英文名称 :inflammatory breast cancer
中文别名 :炎性乳腺癌
炎性乳腺癌(inflammatory breast cancer,IBC)是一种较罕见的进展迅速、高度恶性、预后极差的临床-病理综合征,患者以短期内出现乳腺皮肤炎性改变、累及乳腺皮肤的1/3以上为主要表现。该种类型乳腺癌具独立的临床及病理改变,组织学多见真皮淋巴管内瘤栓浸润,而肿瘤病理学类型无特殊性,各种组织学类型均可见于炎性乳腺癌。它也是局部晚期乳腺癌中预后恶劣的一类。

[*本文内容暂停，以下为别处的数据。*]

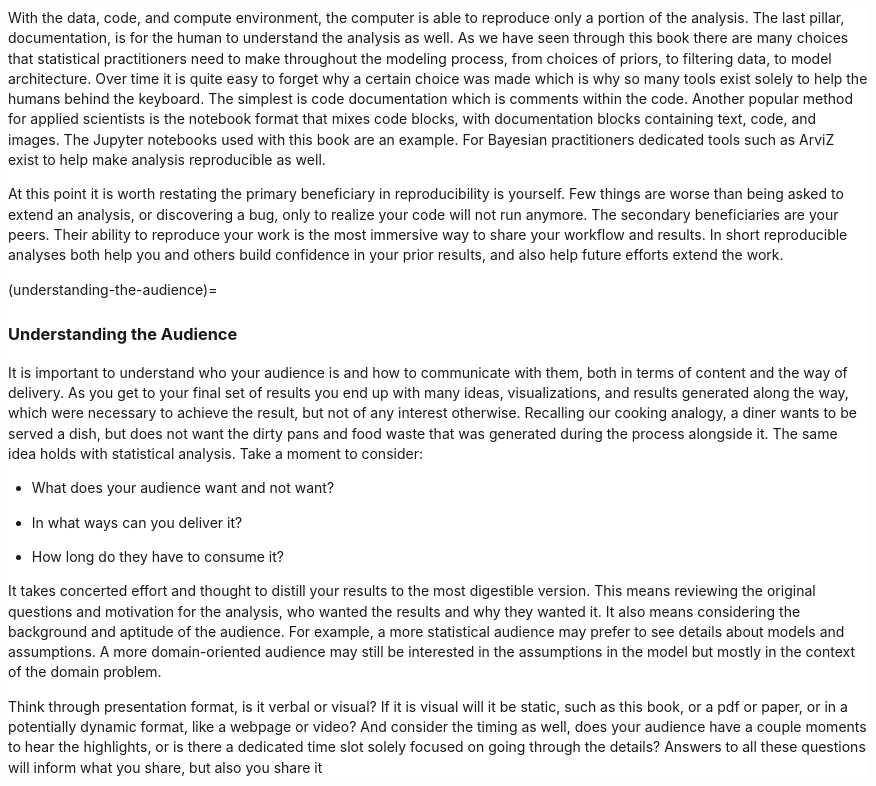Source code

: With the data, code, and compute environment, the computer is able to
reproduce only a portion of the analysis. The last pillar,
documentation, is for the human to understand the analysis as well. As
we have seen through this book there are many choices that statistical
practitioners need to make throughout the modeling process, from choices
of priors, to filtering data, to model architecture. Over time it is
quite easy to forget why a certain choice was made which is why so many
tools exist solely to help the humans behind the keyboard. The simplest
is code documentation which is comments within the code. Another popular
method for applied scientists is the notebook format that mixes code
blocks, with documentation blocks containing text, code, and images. The
Jupyter notebooks used with this book are an example. For Bayesian
practitioners dedicated tools such as ArviZ exist to help make analysis
reproducible as well.

At this point it is worth restating the primary beneficiary in
reproducibility is yourself. Few things are worse than being asked to
extend an analysis, or discovering a bug, only to realize your code will
not run anymore. The secondary beneficiaries are your peers. Their
ability to reproduce your work is the most immersive way to share your
workflow and results. In short reproducible analyses both help you and
others build confidence in your prior results, and also help future
efforts extend the work.

(understanding-the-audience)=

### Understanding the Audience

It is important to understand who your audience is and how to
communicate with them, both in terms of content and the way of delivery.
As you get to your final set of results you end up with many ideas,
visualizations, and results generated along the way, which were
necessary to achieve the result, but not of any interest otherwise.
Recalling our cooking analogy, a diner wants to be served a dish, but
does not want the dirty pans and food waste that was generated during
the process alongside it. The same idea holds with statistical analysis.
Take a moment to consider:

-   What does your audience want and not want?

-   In what ways can you deliver it?

-   How long do they have to consume it?

It takes concerted effort and thought to distill your results to the
most digestible version. This means reviewing the original questions and
motivation for the analysis, who wanted the results and why they wanted
it. It also means considering the background and aptitude of the
audience. For example, a more statistical audience may prefer to see
details about models and assumptions. A more domain-oriented audience
may still be interested in the assumptions in the model but mostly in
the context of the domain problem.

Think through presentation format, is it verbal or visual? If it is
visual will it be static, such as this book, or a pdf or paper, or in a
potentially dynamic format, like a webpage or video? And consider the
timing as well, does your audience have a couple moments to hear the
highlights, or is there a dedicated time slot solely focused on going
through the details? Answers to all these questions will inform what you
share, but also you share it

炎性乳腺癌较罕见,仅占所有乳腺癌的1%~2.5%,占Ⅲ期乳腺癌患者的15%。美国流行病学资料表明,炎性乳腺癌占乳腺癌发病患者数的5%。炎性乳腺癌可发生于任何年龄,但半数以上为绝经后早期,20%左右为妊娠哺乳期妇女,平均发病年龄为55岁。男性少见。尽管近年来乳腺癌的临床综合治疗手段和效果取得了显著的发展与提高,炎性乳腺癌的预后仍然较差,平均生存期低于2~5年。
炎性乳腺癌是由癌侵犯脉管所致淋巴回流受阻,具有特异临床表现的一种特殊形式乳腺癌。其组织学类型可见于各种类型的乳腺癌,并无特殊性。仅有皮肤淋巴管癌栓,但缺乏临床表现的病例不能被诊断为炎症性癌。
1.肉眼所见
乳房迅速、弥漫肿大,质地坚硬,边界不清,无明显肿块。乳房表面呈紫红色,增厚、水肿,占1/3以上,局部温度增高,可呈“橘皮样”改变。红肿区域与正常皮肤无界限,有的肿瘤皮肤可出现卫星结节。多数为单侧乳房发病,双侧乳房炎性乳腺癌的发病率占10%左右。
2.镜下所见
可为管内癌、硬癌或小型细胞癌,可为多中心型。癌细胞多、不形成小管或腺管样结构,细胞大小、形状不一,细胞质丰富而淡染。独具的病理特点是,扩张的表皮下、淋巴管中常见有癌细胞团的浸润,有时皮内的浅淋巴管和乳房内的淋巴管甚至血管中也可见癌栓;由于癌细胞侵犯淋巴管,可见淋巴回流受阻所引起的皮肤改变,如胶原纤维与网状层分离,受累淋巴管可见浆细胞浸润。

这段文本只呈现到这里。